Pelo que, o conceito da desapropriação, seja ela considerada "um ato de soberania, uma restrição
do domínio, uma venda obrigatória etc.", implica o da indenização.
A indenização, porém, deve ser justa (Cód. de Napoleão, art. 545); e assim se entende, diz
o conselheiro Ferreira Vianna, no seu parecer impugnando a lei n. 1.020, de 26 de agosto de 1903, "quando
ela é determinada na razão composta do valor dos bens desapropriados e do prejuízo resultante da desapropriação, da depreciação da propriedade que
continua em poder do desapropriado e dos trabalhos que ele será obrigado a fazer".
Neste particular não há divergência na legislação dos povos cultos e na jurisprudência geral.

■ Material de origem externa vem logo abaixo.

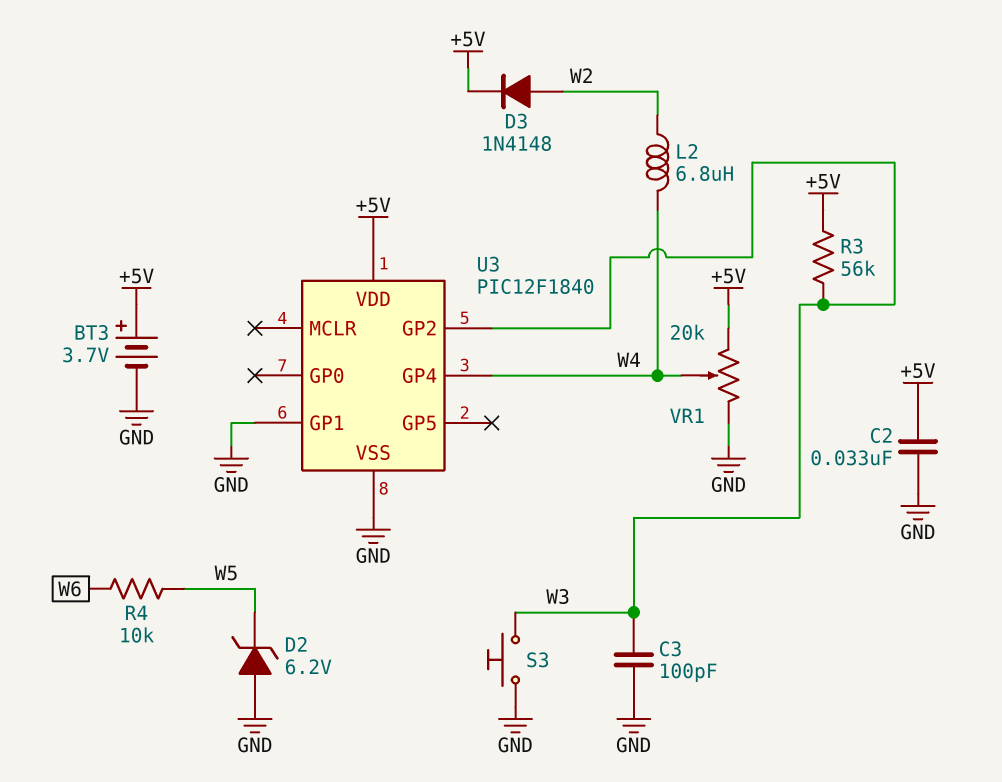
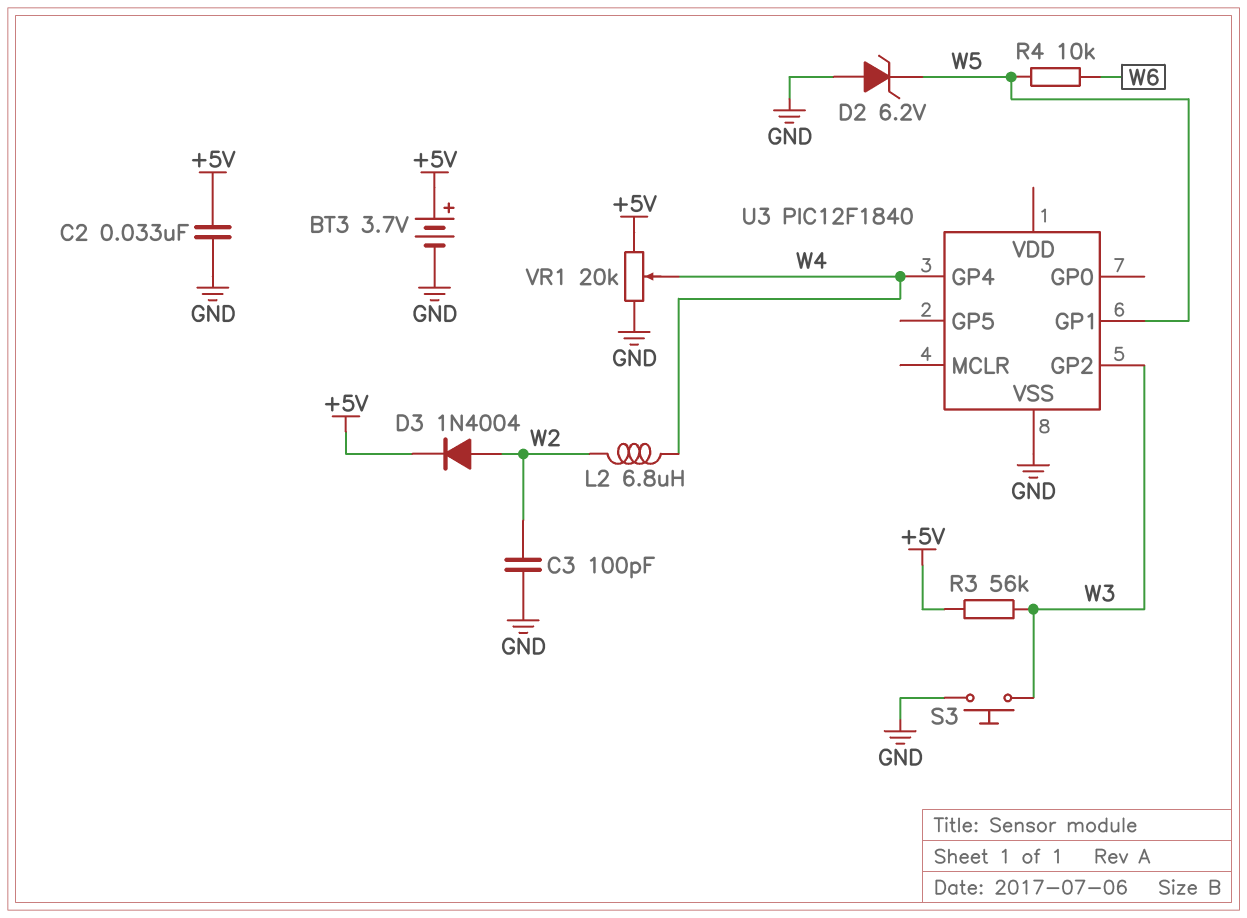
C3: 100pF (GND, W3) -> 100pF (GND, W2)
D3: diode 1N4148 (A W2, K +5V) -> diode 1N4004 (A W2, K +5V)
U3 pin GP1: GND -> W5
U3 pin VDD: +5V -> none

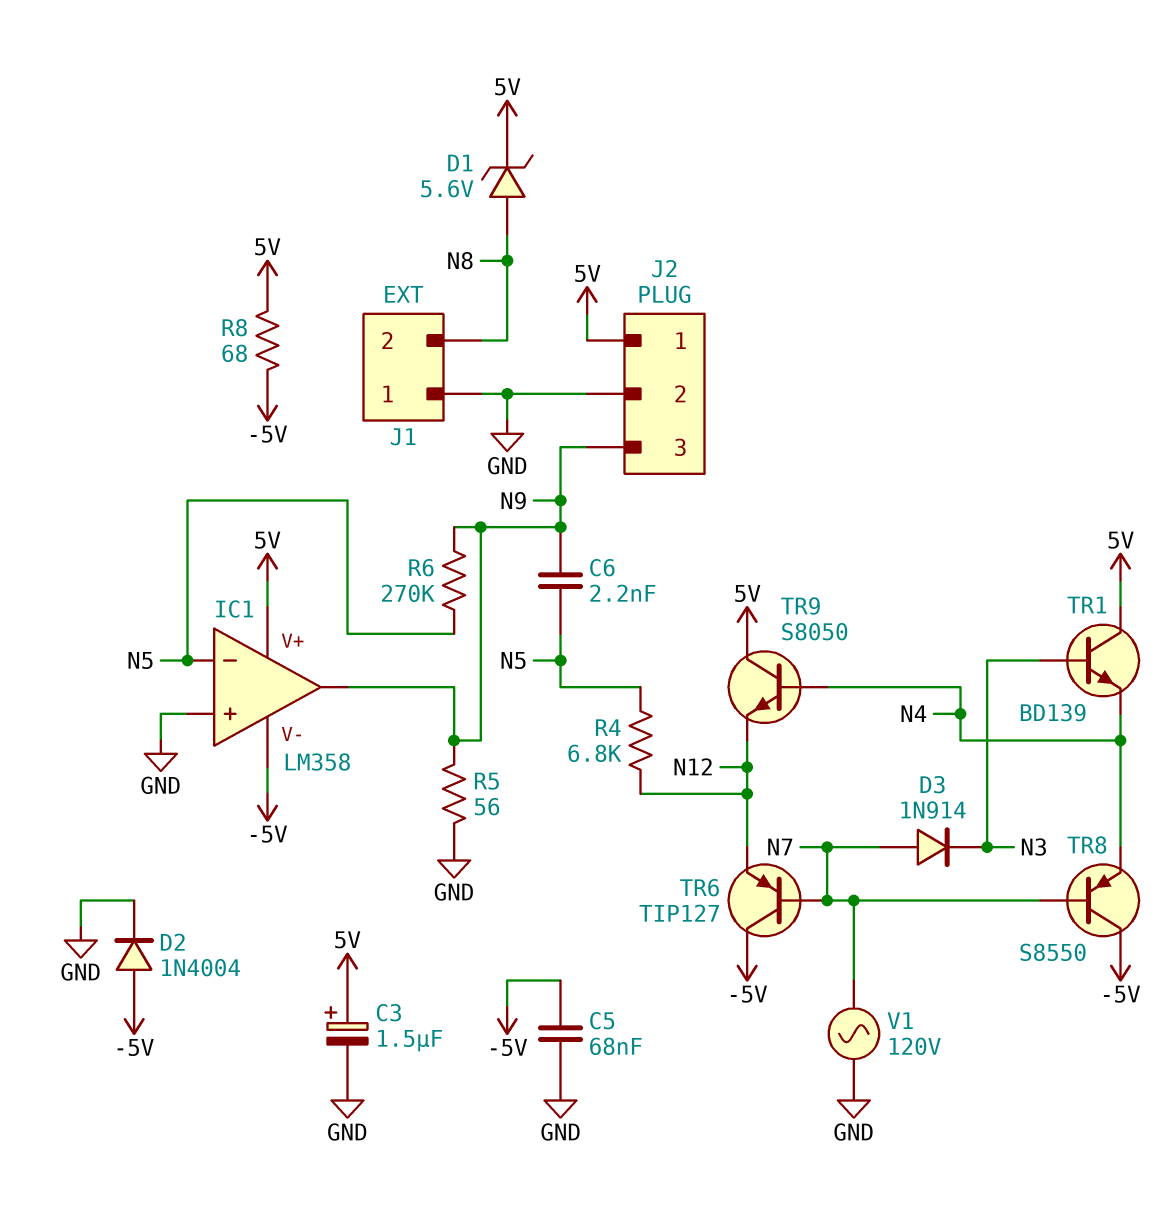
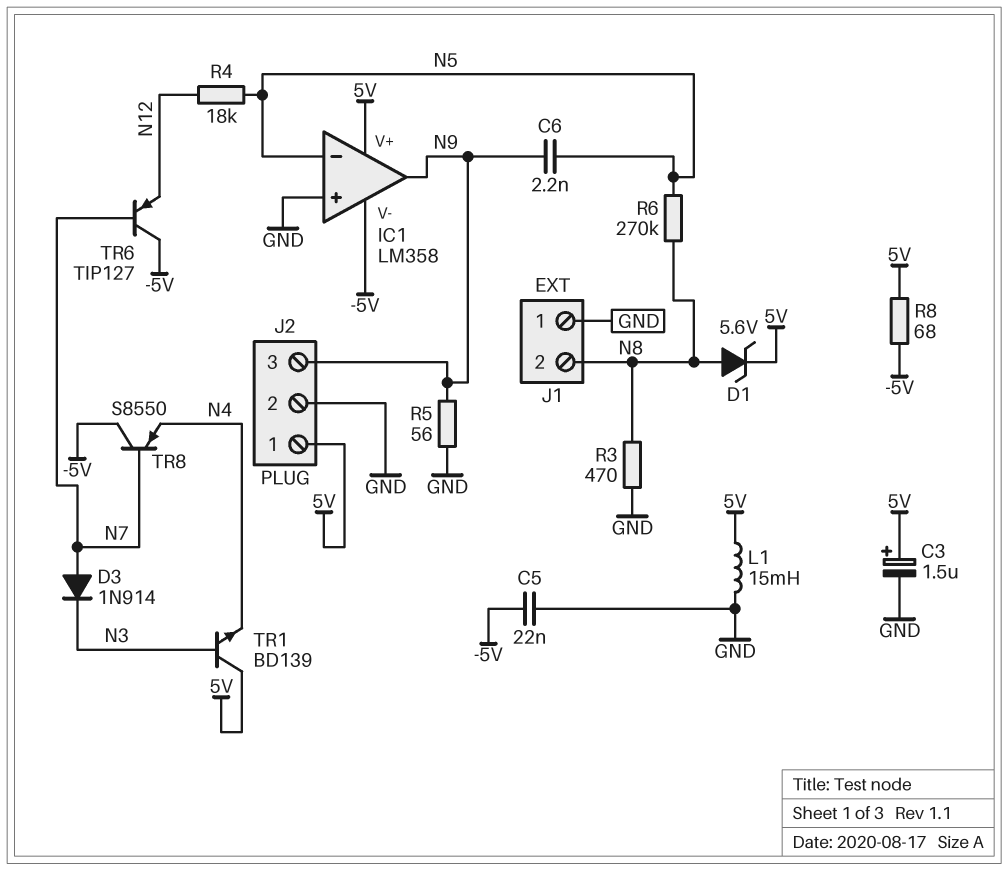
C5: 68nF (-5V, GND) -> 22nF (-5V, GND)
D2: diode 1N4004 (A -5V, K GND) -> none
L1: none -> 15mH (5V, GND)
R3: none -> 470 (GND, N8)
R4: 6.8k (N5, N12) -> 18k (N5, N12)
R6: 270k (N5, N9) -> 270k (N5, N8)
TR9: NPN S8050 (B N4, C 5V, E N12) -> none
V1: AC 120V (GND, N7) -> none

Assim se acha a indenização compreendida nos textos das nossas leis sobre o assunto e mais
explicitamente no art. 26 do dec. n. 353, de 12 de julho de 1845, e no art. n. 12, parág. n. 4º, do dec. n. 1.664, 27 de outubro de 1855, expedido
para a execução do dec. 816, de 1º de julho do mesmo ano.
Mas a indenização deve, além de justa, ser prévia, conforme já se encontra entendida na lei de 9
de setembro de 1826, que a nossa Constituição (art. 72, § 17) mantém como garantia absoluta assegurada ao expropriado, aliás reproduzindo a
Constituição Monárquica (art. 179, § 22): "...Se o bem público legalmente verificado, exigir o
uso e emprego da propriedade do cidadão, será ele PREVIAMENTE INDENIZADO do valor dela".
Deste modo, se a plenitude do direito de propriedade apenas sofre a única restrição do bem
público, a prévia indenização é um preceito absoluto; e, qualquer que seja o caso de desapropriação, não se efetuando ela senão depois de
devidamente indenizado o expropriado, este, enquanto o não é, continua na posse de sua propriedade, da qual só poderia ser privado por um ato de
prepotência.
É o meu parecer, que submeto ao dos doutos.
Santos, 15 de maio de 1914. - Nilo Costa, advogado.